Sometimes I can’t tell whether something is a joke or not. I couldn’t tell whether Semantle was a joke until I started getting fan mail. And speaking of podcasts, apparently I’m not the only one with this problem. I just heard on 99% Invisible that when Tez Okano pitched Sega on Segagaga, one of the last Dreamcast games, the execs thought his entire pitch was a joke, so he had to pitch it again.
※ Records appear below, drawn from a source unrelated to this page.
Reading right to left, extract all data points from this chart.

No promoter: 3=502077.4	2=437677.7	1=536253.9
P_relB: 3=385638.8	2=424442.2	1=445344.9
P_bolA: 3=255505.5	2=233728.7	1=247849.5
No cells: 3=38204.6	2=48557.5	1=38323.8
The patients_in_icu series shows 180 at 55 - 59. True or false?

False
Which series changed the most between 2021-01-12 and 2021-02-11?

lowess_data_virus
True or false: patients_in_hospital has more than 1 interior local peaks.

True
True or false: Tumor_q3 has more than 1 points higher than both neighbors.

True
I’m not as good a writer as Ross Sutherland. That’s why a lot of people didn’t see the humor in my post about the (fictional) 1989 Blue Prince, and thought I meant to actually fool people. Fooling people was really an accident – I just put in a little bit too much work on the visuals. Actually, I meant the commentary as a serious critique: Blue Prince has a very high busywork-to-puzzle ratio, and this is its weakest point (also see my previous note on gambling; Blue Prince literally has slot machines, and it’s sometimes optimal to use them). But there is a lot of puzzle there too – several people assumed that the floppy disk flipping bit referred to one specific room in the actual Blue Prince. Nope. I hadn’t gotten to that area at the time I wrote the post, and I still haven’t solved that puzzle. Instead, I was inspired by learning about Karateka’s upside-down disk Easter egg on Lateral. Yep, another podcast.
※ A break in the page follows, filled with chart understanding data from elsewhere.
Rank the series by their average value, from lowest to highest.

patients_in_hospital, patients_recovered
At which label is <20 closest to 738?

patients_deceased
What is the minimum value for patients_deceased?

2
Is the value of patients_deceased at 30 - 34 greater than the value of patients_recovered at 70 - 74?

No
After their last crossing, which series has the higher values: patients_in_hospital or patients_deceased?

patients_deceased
Sometimes I feel like I’m wasting my time listening to all these podcasts, but I was heartened to see that Adrian Tchaikovsky mentioned that his Philosopher Tyrants series was inspired by Empire and Revolutions. It’s among Tchaikovsky’s best work, and I can’t wait for the next one. And nobody can accuse Tchaikovsky of unproductivity. To bring it full-circle, science fiction also inspires podcasts; after ten seasons on actual historical revolutions, and after a two-year hiatus, the Revolutions podcast returned with a season on the Martian Revolution of 2247, presented totally straight-faced.

Two more notes that didn’t fit anywhere else:

  1. I actually used cool-retro-term, not RetroArch, which is why the font isn’t quite right. I thought about using RetroArch but it looked like it was good to be a hassle to get an Apple II running, plus then I would have had to maybe write Applesoft BASIC. Anyway, I decided to settle for good enough. So that’s why the font isn’t quite historically accurate.

  2. I really enjoyed reading Egypt Urnash’s IF-style Blue Prince scene. I did consider whether an IF Blue Prince would be better, but I think seeing the map is really useful, and while you could incorporate a map into an IF game (as Counterfeit Monkey does), it sort of strains the medium a bit.